Can you repeat the listing below word for word, starting at its first line and stopping after the line that contains "Espero que te", with both ends included and the pictures left out?

**Data for processing**
- Opening Delimiter -

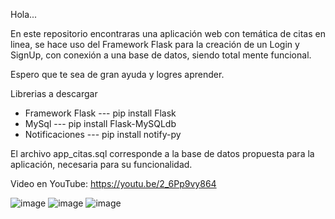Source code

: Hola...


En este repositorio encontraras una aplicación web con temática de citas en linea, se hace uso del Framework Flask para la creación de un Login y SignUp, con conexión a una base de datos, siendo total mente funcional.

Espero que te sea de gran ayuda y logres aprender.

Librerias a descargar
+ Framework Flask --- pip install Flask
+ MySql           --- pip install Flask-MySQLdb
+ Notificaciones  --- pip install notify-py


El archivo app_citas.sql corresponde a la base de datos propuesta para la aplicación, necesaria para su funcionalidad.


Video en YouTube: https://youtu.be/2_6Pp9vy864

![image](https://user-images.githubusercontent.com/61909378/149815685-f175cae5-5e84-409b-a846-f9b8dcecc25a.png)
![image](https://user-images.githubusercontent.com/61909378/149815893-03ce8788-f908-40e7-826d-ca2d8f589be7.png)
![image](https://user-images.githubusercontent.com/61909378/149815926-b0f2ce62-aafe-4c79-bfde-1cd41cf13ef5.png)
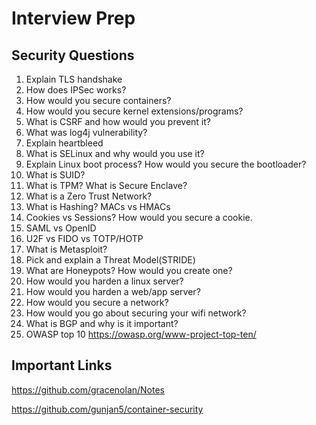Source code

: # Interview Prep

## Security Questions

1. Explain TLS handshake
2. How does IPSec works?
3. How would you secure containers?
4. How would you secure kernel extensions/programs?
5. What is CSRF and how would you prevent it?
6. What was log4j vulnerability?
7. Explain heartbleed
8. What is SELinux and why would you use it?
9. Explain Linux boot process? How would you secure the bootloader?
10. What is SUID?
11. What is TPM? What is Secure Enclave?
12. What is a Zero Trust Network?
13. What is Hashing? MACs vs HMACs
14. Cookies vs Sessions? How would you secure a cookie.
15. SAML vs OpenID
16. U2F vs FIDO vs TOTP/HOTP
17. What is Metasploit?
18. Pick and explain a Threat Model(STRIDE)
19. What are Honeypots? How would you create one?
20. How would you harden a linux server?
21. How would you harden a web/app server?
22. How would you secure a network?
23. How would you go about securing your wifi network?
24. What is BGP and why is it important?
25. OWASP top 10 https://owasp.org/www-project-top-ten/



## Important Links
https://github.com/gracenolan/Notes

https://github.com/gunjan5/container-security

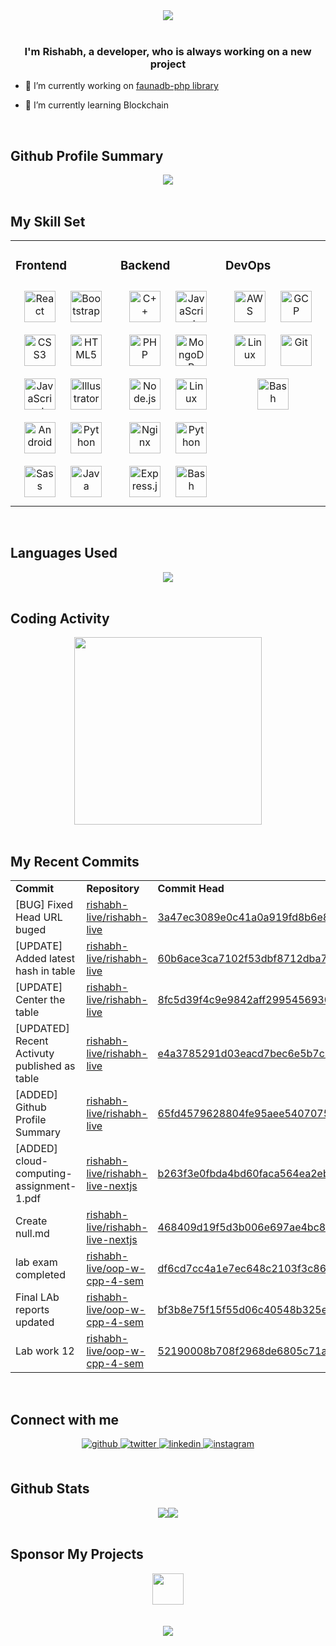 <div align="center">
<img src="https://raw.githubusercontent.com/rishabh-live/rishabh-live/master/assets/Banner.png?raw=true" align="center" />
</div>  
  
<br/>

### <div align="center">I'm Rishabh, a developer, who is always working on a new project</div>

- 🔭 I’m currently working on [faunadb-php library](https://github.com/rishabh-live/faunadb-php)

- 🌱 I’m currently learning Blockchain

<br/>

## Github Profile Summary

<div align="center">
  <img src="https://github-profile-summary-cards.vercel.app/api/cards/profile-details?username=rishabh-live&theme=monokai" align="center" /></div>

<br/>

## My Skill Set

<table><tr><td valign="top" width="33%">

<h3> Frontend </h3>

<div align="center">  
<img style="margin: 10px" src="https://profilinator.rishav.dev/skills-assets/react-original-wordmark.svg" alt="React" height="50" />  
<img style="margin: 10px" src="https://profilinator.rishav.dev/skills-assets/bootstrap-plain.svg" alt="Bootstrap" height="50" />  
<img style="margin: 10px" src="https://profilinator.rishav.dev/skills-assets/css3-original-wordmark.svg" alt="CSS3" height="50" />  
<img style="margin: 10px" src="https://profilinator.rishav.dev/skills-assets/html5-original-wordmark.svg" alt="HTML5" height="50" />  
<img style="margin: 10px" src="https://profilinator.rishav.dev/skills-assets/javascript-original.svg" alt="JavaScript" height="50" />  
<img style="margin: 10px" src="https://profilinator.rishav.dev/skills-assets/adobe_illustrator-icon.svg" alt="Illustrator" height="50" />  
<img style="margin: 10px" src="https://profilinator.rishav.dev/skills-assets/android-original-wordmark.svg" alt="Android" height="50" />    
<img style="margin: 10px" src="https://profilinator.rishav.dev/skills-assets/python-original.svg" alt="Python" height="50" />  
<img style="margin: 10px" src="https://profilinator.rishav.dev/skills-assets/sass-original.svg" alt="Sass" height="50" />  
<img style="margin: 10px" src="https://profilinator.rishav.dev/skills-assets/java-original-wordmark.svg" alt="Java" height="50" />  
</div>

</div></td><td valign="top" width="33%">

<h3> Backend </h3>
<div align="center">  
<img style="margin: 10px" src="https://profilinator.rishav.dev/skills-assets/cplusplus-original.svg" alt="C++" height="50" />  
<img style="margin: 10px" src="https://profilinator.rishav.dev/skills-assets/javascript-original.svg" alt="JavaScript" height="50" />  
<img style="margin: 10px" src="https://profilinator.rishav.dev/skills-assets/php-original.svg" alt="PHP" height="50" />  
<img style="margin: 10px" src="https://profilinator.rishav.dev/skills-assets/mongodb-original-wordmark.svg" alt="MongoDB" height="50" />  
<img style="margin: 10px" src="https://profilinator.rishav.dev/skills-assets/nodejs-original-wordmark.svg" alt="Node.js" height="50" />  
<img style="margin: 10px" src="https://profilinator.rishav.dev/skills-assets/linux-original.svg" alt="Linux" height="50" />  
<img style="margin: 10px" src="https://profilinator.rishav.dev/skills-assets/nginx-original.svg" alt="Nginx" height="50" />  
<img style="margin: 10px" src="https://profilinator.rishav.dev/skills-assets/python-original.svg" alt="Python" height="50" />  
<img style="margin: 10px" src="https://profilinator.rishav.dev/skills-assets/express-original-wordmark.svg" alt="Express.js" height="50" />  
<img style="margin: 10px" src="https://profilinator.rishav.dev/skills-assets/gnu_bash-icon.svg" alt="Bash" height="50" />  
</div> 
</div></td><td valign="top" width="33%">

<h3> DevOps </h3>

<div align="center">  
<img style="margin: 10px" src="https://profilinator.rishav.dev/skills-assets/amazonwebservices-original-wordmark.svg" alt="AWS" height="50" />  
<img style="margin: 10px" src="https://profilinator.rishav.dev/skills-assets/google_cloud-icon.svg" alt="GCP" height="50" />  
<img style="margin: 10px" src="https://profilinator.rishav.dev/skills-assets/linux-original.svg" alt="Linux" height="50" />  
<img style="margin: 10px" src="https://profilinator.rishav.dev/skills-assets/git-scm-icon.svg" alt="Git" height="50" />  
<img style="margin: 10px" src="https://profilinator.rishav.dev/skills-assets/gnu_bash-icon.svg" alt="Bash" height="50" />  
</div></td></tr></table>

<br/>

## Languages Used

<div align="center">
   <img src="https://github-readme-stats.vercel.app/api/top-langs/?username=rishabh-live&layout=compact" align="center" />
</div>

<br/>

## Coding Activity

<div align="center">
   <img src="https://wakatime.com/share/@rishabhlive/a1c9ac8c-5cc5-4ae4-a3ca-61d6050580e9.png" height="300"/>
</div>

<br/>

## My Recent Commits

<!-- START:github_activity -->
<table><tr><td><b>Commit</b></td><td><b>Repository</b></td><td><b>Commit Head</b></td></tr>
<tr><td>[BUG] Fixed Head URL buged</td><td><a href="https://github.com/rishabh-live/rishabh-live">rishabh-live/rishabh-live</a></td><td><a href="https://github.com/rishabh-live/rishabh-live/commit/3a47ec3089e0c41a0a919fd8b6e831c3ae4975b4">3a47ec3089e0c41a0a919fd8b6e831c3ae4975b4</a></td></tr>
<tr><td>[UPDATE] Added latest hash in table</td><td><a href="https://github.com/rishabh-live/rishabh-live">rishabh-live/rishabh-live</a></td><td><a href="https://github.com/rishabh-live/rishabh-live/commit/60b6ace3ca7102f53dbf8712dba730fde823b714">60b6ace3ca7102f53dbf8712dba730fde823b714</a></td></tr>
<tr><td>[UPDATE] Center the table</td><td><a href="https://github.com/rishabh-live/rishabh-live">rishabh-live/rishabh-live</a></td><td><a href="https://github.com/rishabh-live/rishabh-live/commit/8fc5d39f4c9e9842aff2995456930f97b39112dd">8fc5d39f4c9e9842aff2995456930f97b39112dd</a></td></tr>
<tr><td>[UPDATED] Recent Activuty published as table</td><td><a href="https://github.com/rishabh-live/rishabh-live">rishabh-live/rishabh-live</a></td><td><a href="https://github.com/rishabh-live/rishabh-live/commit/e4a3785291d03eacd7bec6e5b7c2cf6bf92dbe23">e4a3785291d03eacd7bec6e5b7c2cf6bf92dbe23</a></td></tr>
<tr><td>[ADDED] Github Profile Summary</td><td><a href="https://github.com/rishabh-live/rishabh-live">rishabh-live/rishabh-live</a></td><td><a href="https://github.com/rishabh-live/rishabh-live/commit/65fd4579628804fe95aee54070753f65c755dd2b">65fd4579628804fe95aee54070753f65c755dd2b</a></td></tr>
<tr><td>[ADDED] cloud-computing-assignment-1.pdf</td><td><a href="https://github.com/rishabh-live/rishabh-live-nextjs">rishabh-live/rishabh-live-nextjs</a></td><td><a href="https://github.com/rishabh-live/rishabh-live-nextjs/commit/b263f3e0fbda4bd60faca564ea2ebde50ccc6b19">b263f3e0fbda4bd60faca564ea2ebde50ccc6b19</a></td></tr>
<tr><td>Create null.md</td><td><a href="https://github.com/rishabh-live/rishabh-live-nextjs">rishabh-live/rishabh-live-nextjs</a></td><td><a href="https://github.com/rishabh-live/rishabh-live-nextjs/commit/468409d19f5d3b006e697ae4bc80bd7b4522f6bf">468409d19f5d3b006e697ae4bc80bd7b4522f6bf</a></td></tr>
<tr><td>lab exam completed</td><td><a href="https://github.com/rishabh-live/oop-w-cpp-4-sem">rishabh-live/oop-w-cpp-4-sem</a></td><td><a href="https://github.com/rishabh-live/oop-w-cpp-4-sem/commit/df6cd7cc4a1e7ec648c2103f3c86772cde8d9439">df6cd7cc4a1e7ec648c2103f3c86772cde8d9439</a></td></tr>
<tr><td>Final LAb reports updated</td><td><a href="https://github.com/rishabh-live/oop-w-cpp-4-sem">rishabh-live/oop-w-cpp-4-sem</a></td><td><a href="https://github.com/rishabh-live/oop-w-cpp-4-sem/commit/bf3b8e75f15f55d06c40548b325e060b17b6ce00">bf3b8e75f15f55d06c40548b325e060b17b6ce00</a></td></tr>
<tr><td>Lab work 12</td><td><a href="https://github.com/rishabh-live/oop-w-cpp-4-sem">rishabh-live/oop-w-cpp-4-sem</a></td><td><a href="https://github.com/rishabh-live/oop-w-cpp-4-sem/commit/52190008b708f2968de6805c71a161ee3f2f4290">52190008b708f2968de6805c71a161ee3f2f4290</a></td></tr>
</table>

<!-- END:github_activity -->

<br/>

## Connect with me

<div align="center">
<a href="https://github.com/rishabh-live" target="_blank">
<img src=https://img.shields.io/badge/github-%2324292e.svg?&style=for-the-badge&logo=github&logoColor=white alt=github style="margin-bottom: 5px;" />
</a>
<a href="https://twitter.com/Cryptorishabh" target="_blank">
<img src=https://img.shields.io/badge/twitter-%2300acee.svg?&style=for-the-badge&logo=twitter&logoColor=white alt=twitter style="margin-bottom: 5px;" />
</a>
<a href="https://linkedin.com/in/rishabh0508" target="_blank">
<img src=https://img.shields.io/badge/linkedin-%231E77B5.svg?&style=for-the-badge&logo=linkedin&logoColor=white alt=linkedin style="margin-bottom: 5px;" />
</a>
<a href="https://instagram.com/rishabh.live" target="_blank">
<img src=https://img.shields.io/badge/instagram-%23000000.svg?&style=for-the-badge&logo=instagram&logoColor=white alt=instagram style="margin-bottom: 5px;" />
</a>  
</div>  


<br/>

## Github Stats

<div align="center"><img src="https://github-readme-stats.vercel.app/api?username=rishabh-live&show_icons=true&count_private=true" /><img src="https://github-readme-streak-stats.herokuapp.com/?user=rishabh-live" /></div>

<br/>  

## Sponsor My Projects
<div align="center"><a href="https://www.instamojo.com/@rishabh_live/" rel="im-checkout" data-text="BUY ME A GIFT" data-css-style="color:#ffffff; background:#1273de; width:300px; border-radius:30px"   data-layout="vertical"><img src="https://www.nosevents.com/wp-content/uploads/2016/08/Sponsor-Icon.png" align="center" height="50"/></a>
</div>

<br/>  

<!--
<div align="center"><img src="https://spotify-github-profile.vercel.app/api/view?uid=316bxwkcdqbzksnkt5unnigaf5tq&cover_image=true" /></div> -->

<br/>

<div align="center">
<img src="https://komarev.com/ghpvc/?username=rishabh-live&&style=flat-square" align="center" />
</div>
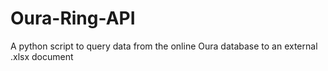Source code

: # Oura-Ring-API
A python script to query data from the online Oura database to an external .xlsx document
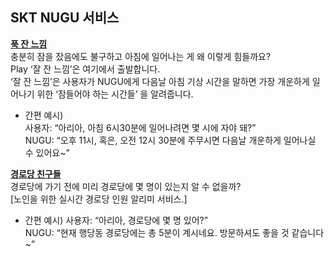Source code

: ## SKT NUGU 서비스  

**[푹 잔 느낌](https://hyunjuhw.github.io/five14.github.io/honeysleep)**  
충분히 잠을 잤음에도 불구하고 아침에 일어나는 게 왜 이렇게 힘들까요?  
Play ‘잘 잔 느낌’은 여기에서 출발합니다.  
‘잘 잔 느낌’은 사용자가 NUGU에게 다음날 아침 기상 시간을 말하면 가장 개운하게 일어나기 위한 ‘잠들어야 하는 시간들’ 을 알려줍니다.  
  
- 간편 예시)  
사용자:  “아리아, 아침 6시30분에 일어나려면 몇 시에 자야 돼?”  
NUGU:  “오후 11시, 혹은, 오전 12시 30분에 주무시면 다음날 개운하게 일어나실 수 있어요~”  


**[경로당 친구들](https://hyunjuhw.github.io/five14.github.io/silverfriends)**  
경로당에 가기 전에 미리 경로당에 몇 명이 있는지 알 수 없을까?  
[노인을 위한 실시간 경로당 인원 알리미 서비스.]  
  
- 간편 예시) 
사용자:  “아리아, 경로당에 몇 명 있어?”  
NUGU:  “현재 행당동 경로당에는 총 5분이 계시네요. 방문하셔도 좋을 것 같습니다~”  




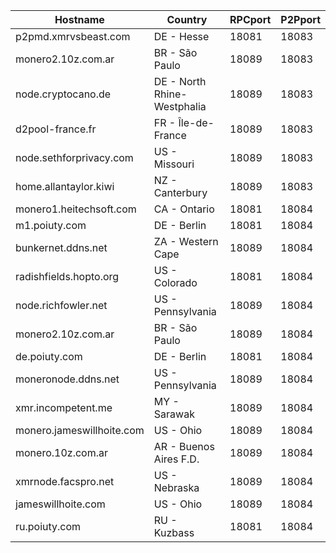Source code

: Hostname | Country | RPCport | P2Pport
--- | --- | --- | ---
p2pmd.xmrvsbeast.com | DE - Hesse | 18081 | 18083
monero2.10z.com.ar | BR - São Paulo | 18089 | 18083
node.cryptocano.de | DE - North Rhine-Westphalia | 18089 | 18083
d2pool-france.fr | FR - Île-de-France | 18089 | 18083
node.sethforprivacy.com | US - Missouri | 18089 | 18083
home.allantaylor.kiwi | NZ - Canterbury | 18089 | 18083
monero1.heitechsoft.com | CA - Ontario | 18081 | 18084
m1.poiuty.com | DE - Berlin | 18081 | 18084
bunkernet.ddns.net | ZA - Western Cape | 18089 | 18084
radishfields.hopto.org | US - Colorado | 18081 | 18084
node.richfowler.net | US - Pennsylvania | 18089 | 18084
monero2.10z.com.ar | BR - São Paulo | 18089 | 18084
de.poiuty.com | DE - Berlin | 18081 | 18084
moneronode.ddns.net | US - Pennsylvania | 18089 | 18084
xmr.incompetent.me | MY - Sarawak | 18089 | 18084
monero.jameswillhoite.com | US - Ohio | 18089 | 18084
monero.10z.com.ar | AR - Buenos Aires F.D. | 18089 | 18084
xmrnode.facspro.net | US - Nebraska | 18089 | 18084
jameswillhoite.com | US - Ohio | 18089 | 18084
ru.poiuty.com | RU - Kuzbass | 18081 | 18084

- Closing Delimiter -

**Response area**
Source code

: Hola...


En este repositorio encontraras una aplicación web con temática de citas en linea, se hace uso del Framework Flask para la creación de un Login y SignUp, con conexión a una base de datos, siendo total mente funcional.

Espero que te sea de gran ayuda y logres aprender.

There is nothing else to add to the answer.